Der serbische Präsident Aleksandar Vučić und der kosovarische Premier Avdullah Hoti machten gute Miene zum merkwürdig zusammengestoppelten Inhalt des Dokuments, das in Anwesenheit von US-Präsident Donald Trump unterschrieben wurde. Bei den Punkten, die auf dem Papier aufgelistet wurden handelte es sich jedenfalls nicht um eine "wirtschaftliche Normalisierung" zwischen den beiden Staaten, wie dies der Titel versprach.

Alter Hut

Die angeführten Vereinbarungen, Eisenbahn- und Autobahnverbindungen zu bauen, sind ein alter Hut und wurden bereits im Vorjahr unterschrieben. Zudem gibt es im Kosovo auch Kritik an der geplanten Streckenführung dieser Eisenbahn, weil sie in Konkurrenz zu einem Projekt der Europäischen Bank für Wiederaufbau und Entwicklung steht, das bereits viel weiter gediehen ist. Es ist fraglich, was davon umgesetzt wird, falls Trump nicht wiedergewählt wird.

Klar ist auch, dass es sich nicht um ein rechtlich verbindliches Abkommen zwischen den beiden Staaten, sondern um zwei Dokumente – jenes für Serbien und jenes für Kosovo enthielten andere Passagen – handelt. Eine Verbesserung der Handelsbeziehungen ist daraus nicht ablesbar, vielmehr haben sich die USA aber per Unterschrift einige Vorteile gesichert. So hat Serbien etwa zugesagt, dass die USA ein Finanzierungsbüro für Entwicklungsprojekte in Belgrad aufmachen können.

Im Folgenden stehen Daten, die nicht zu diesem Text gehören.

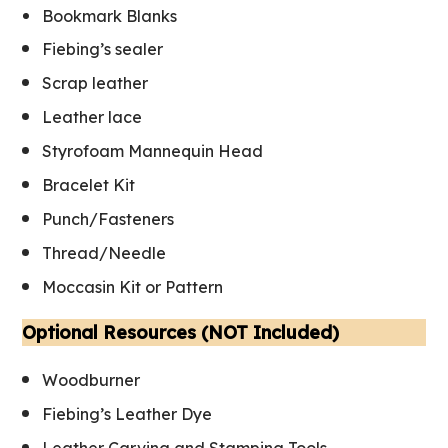
Bookmark Blanks
Fiebing’s sealer
Scrap leather
Leather lac
e
Styrofoam Mannequin Head
Bracelet Kit
Punch/Fasteners
Thread/Needle
Moccasin Kit or Pattern
Optional Resources (NOT Included)
Woodburner
Fiebing’s Leather Dye
Leather Carving and Stamping Tools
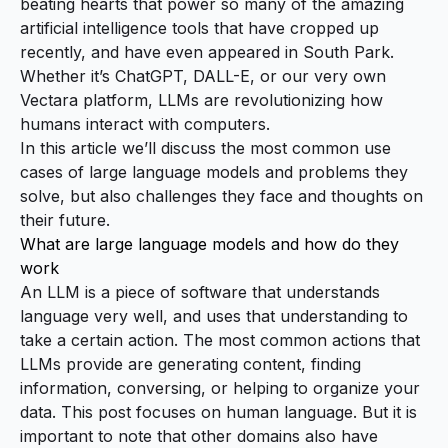
beating hearts that power so many of the amazing
artificial intelligence tools that have cropped up
recently, and have even appeared in
South Park
.
Whether it’s ChatGPT, DALL-E, or our very own
Vectara platform, LLMs are revolutionizing how
humans interact with computers.
In this article we’ll discuss the most common use
cases of large language models and problems they
solve, but also challenges they face and thoughts on
their future.
What are large language models and how do they
work
An LLM is a piece of software that understands
language very well, and uses that understanding to
take a certain action. The most common actions that
LLMs provide are generating content, finding
information, conversing, or helping to organize your
data. This post focuses on human language. But it is
important to note that other domains also have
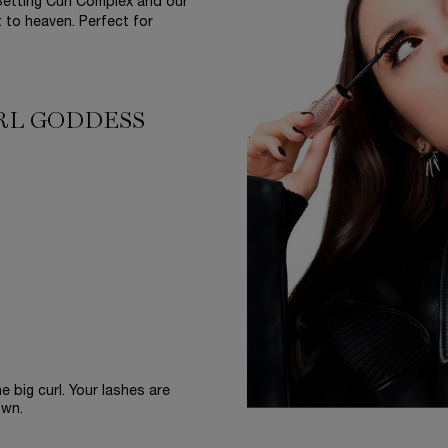
etting Curl Complex and our
t to heaven. Perfect for
URL GODDESS
 big curl. Your lashes are
own.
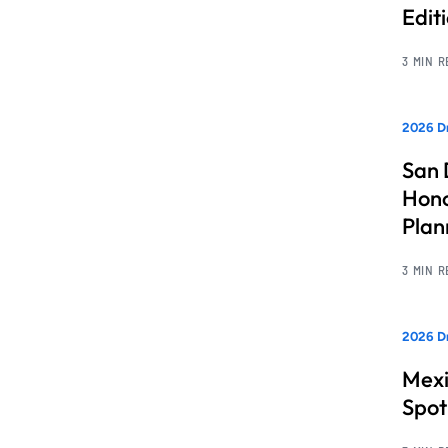
Edit
3 MIN 
2026 Dr
San 
Hono
Pla
3 MIN 
2026 Dr
Mexi
Spot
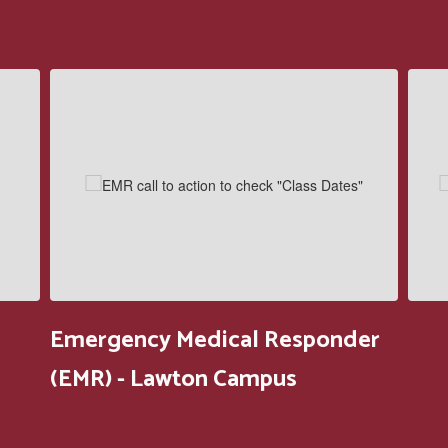
Contains
5
slides.
Use
the
next
and
previous
buttons
to
navigate.
Emergency Medical Responder
(EMR) - Lawton Campus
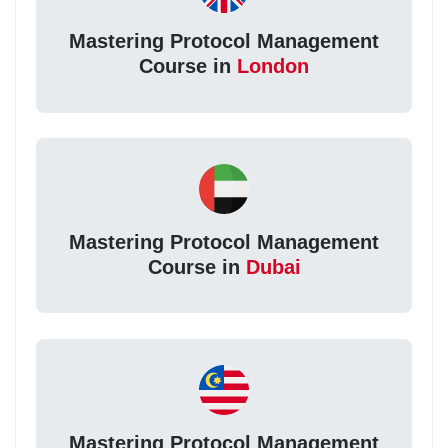
Mastering Protocol Management
Course in
London
Mastering Protocol Management
Course in
Dubai
Mastering Protocol Management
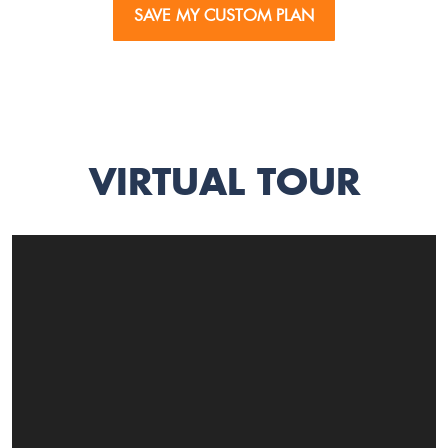
SAVE MY CUSTOM PLAN
VIRTUAL TOUR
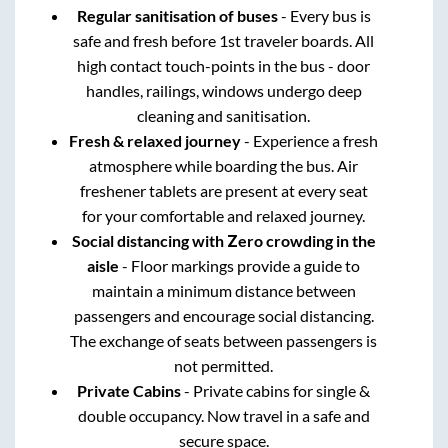
Regular sanitisation of buses
- Every bus is
safe and fresh before 1st traveler boards. All
high contact touch-points in the bus - door
handles, railings, windows undergo deep
cleaning and sanitisation.
Fresh & relaxed journey
- Experience a fresh
atmosphere while boarding the bus. Air
freshener tablets are present at every seat
for your comfortable and relaxed journey.
Social distancing with Zero crowding in the
aisle
- Floor markings provide a guide to
maintain a minimum distance between
passengers and encourage social distancing.
The exchange of seats between passengers is
not permitted.
Private Cabins
- Private cabins for single &
double occupancy. Now travel in a safe and
secure space.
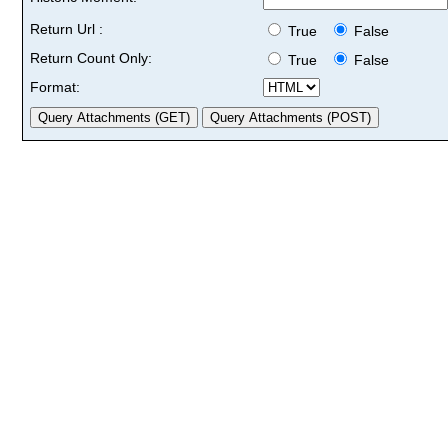
Return Url :
True
False
Return Count Only:
True
False
Format:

Beide Staaten mussten versprechen, ihre Energieversorgung zu diversifizieren. Dies bedeutet, dass die USA von Serbien verlangen, sich von der Gazprom und damit von Russland zu emanzipieren. Beide Staaten mussten indirekt zusagen, dass sie keine chinesischen G5-Technologie verwenden werden, weil Trump in Huawei einen großen Konkurrenten zu den amerikanischen Anbietern sieht. Serbien und Kosovo mussten auch zusagen, US-Technologie für die Verbrechensbekämpfung einzusetzen.

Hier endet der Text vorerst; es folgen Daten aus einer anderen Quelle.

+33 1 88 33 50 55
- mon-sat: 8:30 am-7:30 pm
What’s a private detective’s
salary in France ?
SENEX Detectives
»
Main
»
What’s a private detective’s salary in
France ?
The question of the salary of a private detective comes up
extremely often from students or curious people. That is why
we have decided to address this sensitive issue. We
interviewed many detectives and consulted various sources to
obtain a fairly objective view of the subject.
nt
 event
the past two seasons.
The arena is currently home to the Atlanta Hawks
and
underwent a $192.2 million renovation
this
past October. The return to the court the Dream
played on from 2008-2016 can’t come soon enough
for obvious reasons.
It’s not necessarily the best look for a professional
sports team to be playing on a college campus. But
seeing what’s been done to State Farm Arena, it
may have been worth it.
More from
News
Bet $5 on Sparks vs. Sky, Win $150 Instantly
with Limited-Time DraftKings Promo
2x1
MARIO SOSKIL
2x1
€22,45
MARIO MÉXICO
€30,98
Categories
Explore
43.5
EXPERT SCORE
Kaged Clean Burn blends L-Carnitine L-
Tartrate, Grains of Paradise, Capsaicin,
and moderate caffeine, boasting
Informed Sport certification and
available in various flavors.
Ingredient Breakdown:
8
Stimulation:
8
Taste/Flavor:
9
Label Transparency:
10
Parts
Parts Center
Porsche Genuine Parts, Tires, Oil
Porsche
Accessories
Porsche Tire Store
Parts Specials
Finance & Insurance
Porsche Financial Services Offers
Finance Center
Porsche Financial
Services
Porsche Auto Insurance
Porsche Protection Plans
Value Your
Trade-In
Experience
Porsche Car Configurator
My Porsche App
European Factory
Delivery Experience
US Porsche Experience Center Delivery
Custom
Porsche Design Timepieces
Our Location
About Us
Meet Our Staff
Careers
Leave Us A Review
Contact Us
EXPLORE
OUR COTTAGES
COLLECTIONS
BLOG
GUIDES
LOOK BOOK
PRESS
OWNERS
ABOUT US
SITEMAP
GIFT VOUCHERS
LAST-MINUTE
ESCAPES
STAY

Unterbrechung der Kampagne

Bei dem "Abkommen" handelt es sich also eher um eine Wunschliste aus Washington, die nichts an der Beziehung zwischen den beiden Balkanstaaten ändert. Andere Themen wiederum, wie die wechselseitige Anerkennung der Diplome, die in dem Dokument angeführt wird, sind Angelegenheiten, die bereits seit langem im Rahmen des EU-Dialogs ausverhandelt werden. Und die gemeinsame Bemühung, vermisste Personen und Verbrechensopfer aus dem Krieg 1998 und 1999 aufzufinden, stand bereits auf der Agenda der letzten kosovarischen Regierung.

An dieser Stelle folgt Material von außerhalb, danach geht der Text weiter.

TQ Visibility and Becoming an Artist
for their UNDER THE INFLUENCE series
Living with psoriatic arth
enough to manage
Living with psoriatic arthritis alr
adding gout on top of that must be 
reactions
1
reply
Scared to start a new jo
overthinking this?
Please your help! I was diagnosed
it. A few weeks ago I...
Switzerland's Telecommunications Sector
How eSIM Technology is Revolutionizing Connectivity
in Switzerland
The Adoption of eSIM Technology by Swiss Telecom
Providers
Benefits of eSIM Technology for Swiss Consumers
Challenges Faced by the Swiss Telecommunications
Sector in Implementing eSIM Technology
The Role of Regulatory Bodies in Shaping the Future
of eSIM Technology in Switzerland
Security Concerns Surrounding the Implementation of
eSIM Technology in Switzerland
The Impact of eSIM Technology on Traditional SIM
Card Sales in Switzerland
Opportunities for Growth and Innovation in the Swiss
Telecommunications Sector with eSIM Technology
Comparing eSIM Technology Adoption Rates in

Für den Kosovo ist es allerdings ein Erfolg, dass Israel den Staat, der früher eine Provinz Jugoslawiens war, und sich im Jahr 2008 für unabhängig erklärte, anerkennen wird. Dass Serbien seine Botschaft in Israel von Tel Aviv nach Jerusalem verlegen will, dürfte in der EU nicht auf Gefallen stoßen und bei vielen Staaten im Nahen Osten ohnehin nicht.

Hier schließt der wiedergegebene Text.